Any Journo worth their salt would be trawling DHS and its Child Support Agency’s records (with a little help from friends) for the number of time’s dad’s have rang their frontline staff, off their chops, threatening suicide or harm to their ex-partner. Then cross-reference that with the total number of incidents that were thoroughly investigated verses the number of actual incidents reported by frontline staff.
It would also be worth noting how many frontline staff have rung a customer back after they’ve made suicide threats, as a “follow-up”, just to see how things have transpired, only to be informed by another family member that they’ve already topped themselves; no sign off police or community intervention.
Yep, murder’s murder (thanks Uncle Mr Scotmo) and suicide is suicide but murder/suicide; that’s a whole different matter.
There is no simple answer to this, we as a society have to look inside and find the answers. It will be hard, very very hard.
Rowan Baxter is not the only person currently in the news for whom you will die was not enough to dissuade them. The law is pretty powerless here.
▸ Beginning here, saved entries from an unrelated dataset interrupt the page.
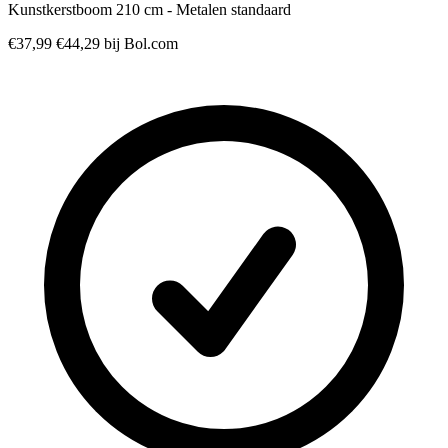
Kunstkerstboom 210 cm - Metalen standaard
€37,99
€44,29
bij Bol.com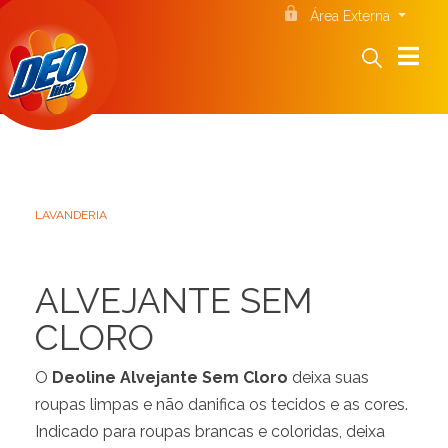
Área Externa
LAVANDERIA
ALVEJANTE SEM
CLORO
O
Deoline Alvejante Sem Cloro
deixa suas
roupas limpas e não danifica os tecidos e as cores.
Indicado para roupas brancas e coloridas, deixa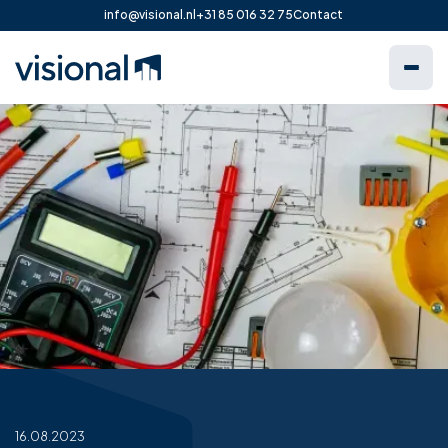
info@visional.nl
+31 85 016 32 75
Contact
16.08.2023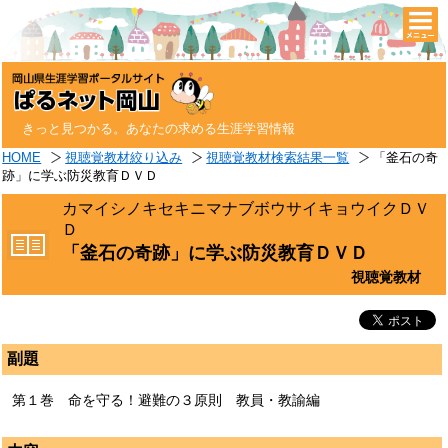
togg
navi
きっと見つかる。あなたの求める生涯学習情報
HOME
視聴覚教材絞り込み
視聴覚教材検索結果一覧
「釜石の奇
跡」に学ぶ防災教育ＤＶＤ
カマイシノキセキニマナブボウサイキョウイクＤＶ
Ｄ
「釜石の奇跡」に学ぶ防災教育ＤＶＤ
視聴覚教材
副題
第１巻 命を守る！避難の３原則 教員・教諭編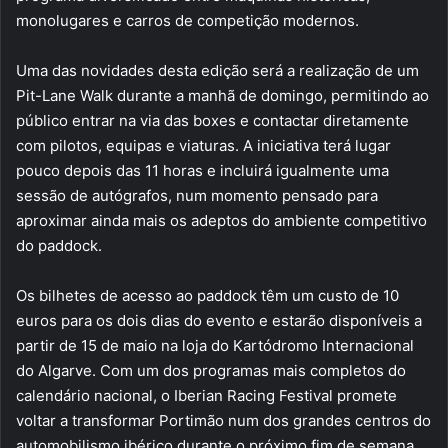
monolugares e carros de competição modernos.
Uma das novidades desta edição será a realização de um
Pit-Lane Walk durante a manhã de domingo, permitindo ao
público entrar na via das boxes e contactar diretamente
com pilotos, equipas e viaturas. A iniciativa terá lugar
pouco depois das 11 horas e incluirá igualmente uma
sessão de autógrafos, num momento pensado para
aproximar ainda mais os adeptos do ambiente competitivo
do paddock.
Os bilhetes de acesso ao paddock têm um custo de 10
euros para os dois dias do evento e estarão disponíveis a
partir de 15 de maio na loja do Kartódromo Internacional
do Algarve. Com um dos programas mais completos do
calendário nacional, o Iberian Racing Festival promete
voltar a transformar Portimão num dos grandes centros do
automobilismo ibérico durante o próximo fim de semana.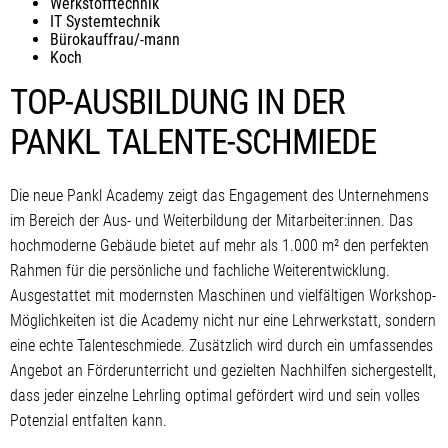
Werkstofftechnik
IT Systemtechnik
Bürokauffrau/-mann
Koch
TOP-AUSBILDUNG IN DER
PANKL TALENTE-SCHMIEDE
Die neue Pankl Academy zeigt das Engagement des Unternehmens
im Bereich der Aus- und Weiterbildung der Mitarbeiter:innen. Das
hochmoderne Gebäude bietet auf mehr als 1.000 m² den perfekten
Rahmen für die persönliche und fachliche Weiterentwicklung.
Ausgestattet mit modernsten Maschinen und vielfältigen Workshop-
Möglichkeiten ist die Academy nicht nur eine Lehrwerkstatt, sondern
eine echte Talenteschmiede. Zusätzlich wird durch ein umfassendes
Angebot an Förderunterricht und gezielten Nachhilfen sichergestellt,
dass jeder einzelne Lehrling optimal gefördert wird und sein volles
Potenzial entfalten kann.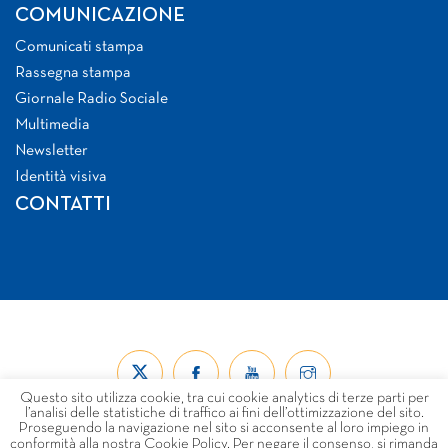
COMUNICAZIONE
Comunicati stampa
Rassegna stampa
Giornale Radio Sociale
Multimedia
Newsletter
Identità visiva
CONTATTI
Questo sito utilizza cookie, tra cui cookie analytics di terze parti per
l’analisi delle statistiche di traffico ai fini dell’ottimizzazione del sito.
Proseguendo la navigazione nel sito si acconsente al loro impiego in
conformità alla nostra Cookie Policy. Per negare il consenso, si rimanda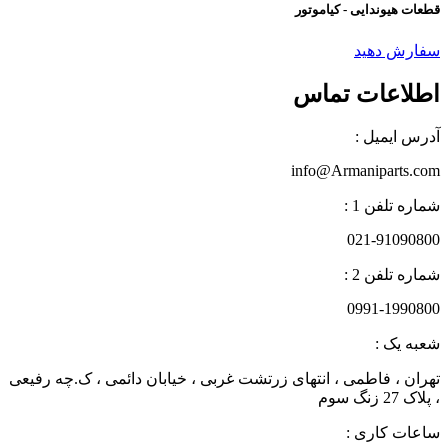
قطعات هیوندایی - کیاموتور
سفارش دهید
اطلاعات تماس
آدرس ایمیل :
info@Armaniparts.com
شماره تلفن 1 :
021-91090800
شماره تلفن 2 :
0991-1990800
شعبه یک :
تهران ، فاطمی ، انتهای زرتشت غربی ، خیابان دائمی ، ک.چه رفیعی
، پلاک 27 زنگ سوم
ساعات کاری :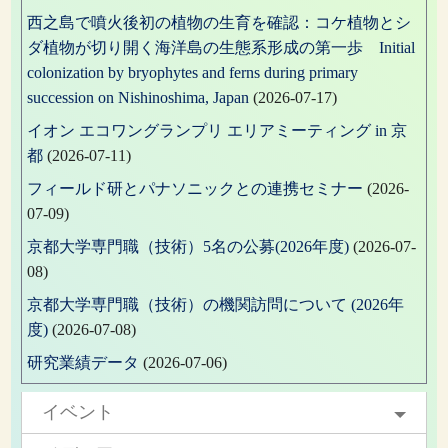
西之島で噴火後初の植物の生育を確認：コケ植物とシ
ダ植物が切り開く海洋島の生態系形成の第一歩 Initial
colonization by bryophytes and ferns during primary
succession on Nishinoshima, Japan
(2026-07-17)
イオン エコワングランプリ エリアミーティング in 京
都
(2026-07-11)
フィールド研とパナソニックとの連携セミナー
(2026-
07-09)
京都大学専門職（技術）5名の公募(2026年度)
(2026-07-
08)
京都大学専門職（技術）の機関訪問について (2026年
度)
(2026-07-08)
研究業績データ
(2026-07-06)
イベント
The only answer I can see to effectively protecting women in time, without forcing them to turn their lives (and their kid’s lives) upside to evade the violence, is upgraded high tech electronic devices that are tamper-proof and set off automatic alarms. These alarms would have to be relayed instantly to the nearest squad car, if the violent party gets too close to the threatened party, and the police would have to prioritise action to intercept the would be offender with live knowledge of his whereabouts.
This technology would have to be backed by immediate incarceration if the safe distance orders are broken, and continued incarceration until the case comes to court.
Doubtless quite hard to do, but it would make for powerful deterrence, as well as hugely improved safety for women and kids.
But getting Hanson and Arndt right out of the planning would be a great start .
Breaches of domestic violence orders must be penalised or the system of protecting women and children from abuse falls down, advocates say.
Well, Christian(!) Porter, morrison’s Attorney-General and hero of the rabid Right, has successfully destroyed the Family Court, virtually without criticism or even comment. By merging it into the mainstream Commonwealth judicial system prior to the last election while cutting funding overall, Christian(!) Porter has guaranteed worse decisions and more delay plus less fairness. I doubt that any group will be better off for it.
Journalists, deluded as always by the press release, persist in referring to the destruction of the Family Court as a “reform”.
Be reassured that “rolling it into a new, larger court in a bid to resolve acrimonious custody and property cases more efficiently and clear a backlog of 21,000 cases” is pure Christian(!) BS. Costs will rise, quality will fall, delays will increase, and Christian(!) will be appointing only his Rightist mates to these positions, as George was doing.
Where is a budget-cut system going to find money to suddenly uphold lots of domestic violence orders?